Author: Anand Neelakantan
Publisher: Platinum Press
Price on Flipkart: Rs. 190
Ramayana re-told by the vanquished seemed like an interesting premise and I picked it up with a lot of expectations. However, I was disappointed.The book begins well, then drags, then picks up in bits and parts but finally drags so much that you want to just quit reading.
The story unravels through the voices of two persons- Ravana and a commoner Bhadra. The concept of having a third-point view of the story, told through a common man, seems novel and keeps you engaged. Some of the parts where he (Bhadra) brings out the voice of an ordinary citizen in the backdrop of an unjust life, braving against the odds and his grouses with the government of the country seems very relevant and realistic. Yet, Bhadra sometimes assumes a profile than is even larger than the main protagonist and you just want him to mind his own business after a while.

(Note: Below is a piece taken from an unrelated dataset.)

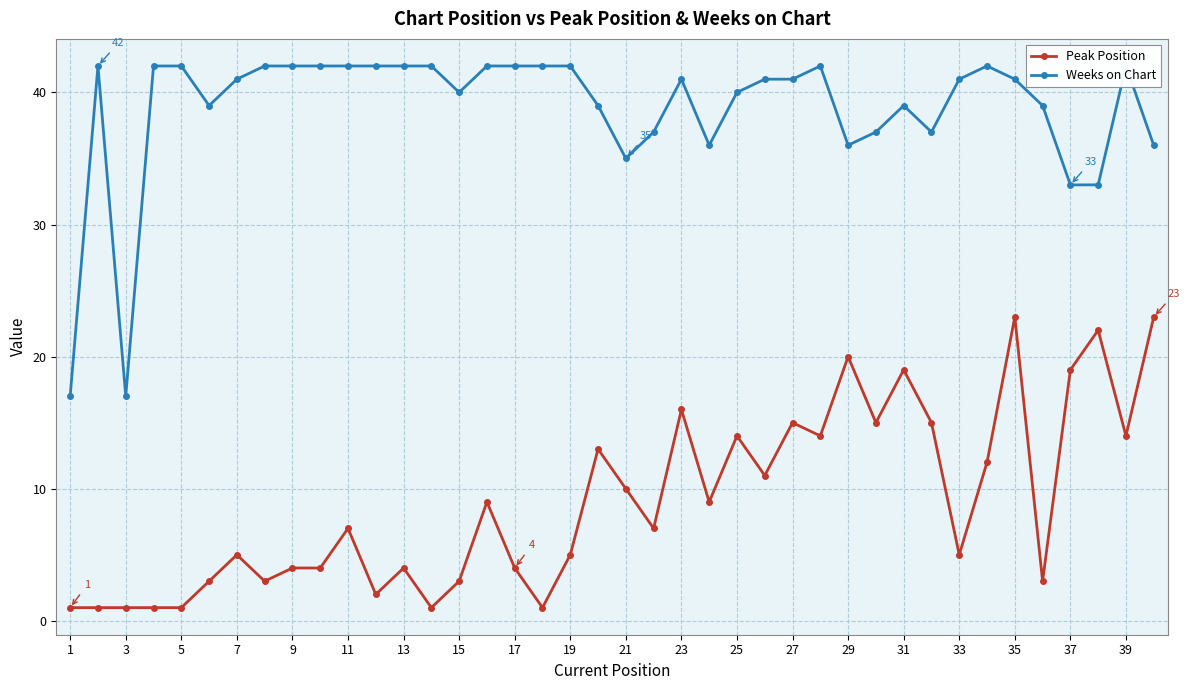

What is the difference between the maximum and second lowest values in the Peak Position series?

22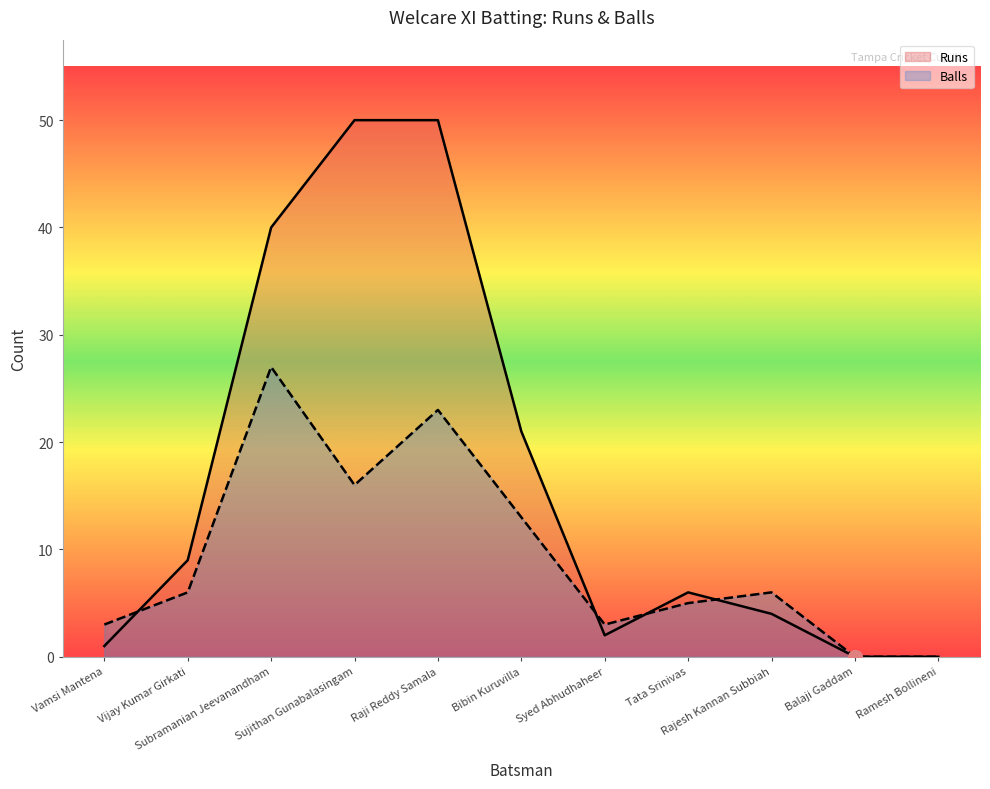

How many values in the Balls series exceed 6?

4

Ravana, according to the original mythology, although portrayed as a demon-God, was known to have shades of goodness in him. He was an intelligent ruler and a Shiva-devotee with a great love for arts. However, in Asura, these very qualities are just mentioned in some parts and that too sketchily. Ravana comes across as a very confused person, always with conflicting thoughts, even though he has a fierce and strong ambition to succeed. His goodness rarely comes across except in his thoughts. His decisions, action and their results seem quite accidental. You don't really feel any sympathy towards this Asura who is telling his side of the story. The plot seems far-fetched in many areas and the parts where the final battle is depicted is quite outrageous. I can understand that since it is Ravana's story, Rama has to come out as an evil person. Yet, it is difficult to stomach the twisted details towards the end.
I couldn't help comparing this book with The Shiva Trilogy, also a mythological fiction. Although, the third book was a let down, the book overall had a well-rounded effect with the plot flowing out naturally.
The twists and plot of Asura seemed contrived and laborious in comparison. The book also was found wanting in the editing part with quite a few grammatical errors.
There are quite a number of good reviews for this book and I seem to be on the minority side. So, probably this is just me and you may like it.
Have you read this one? What are your thoughts?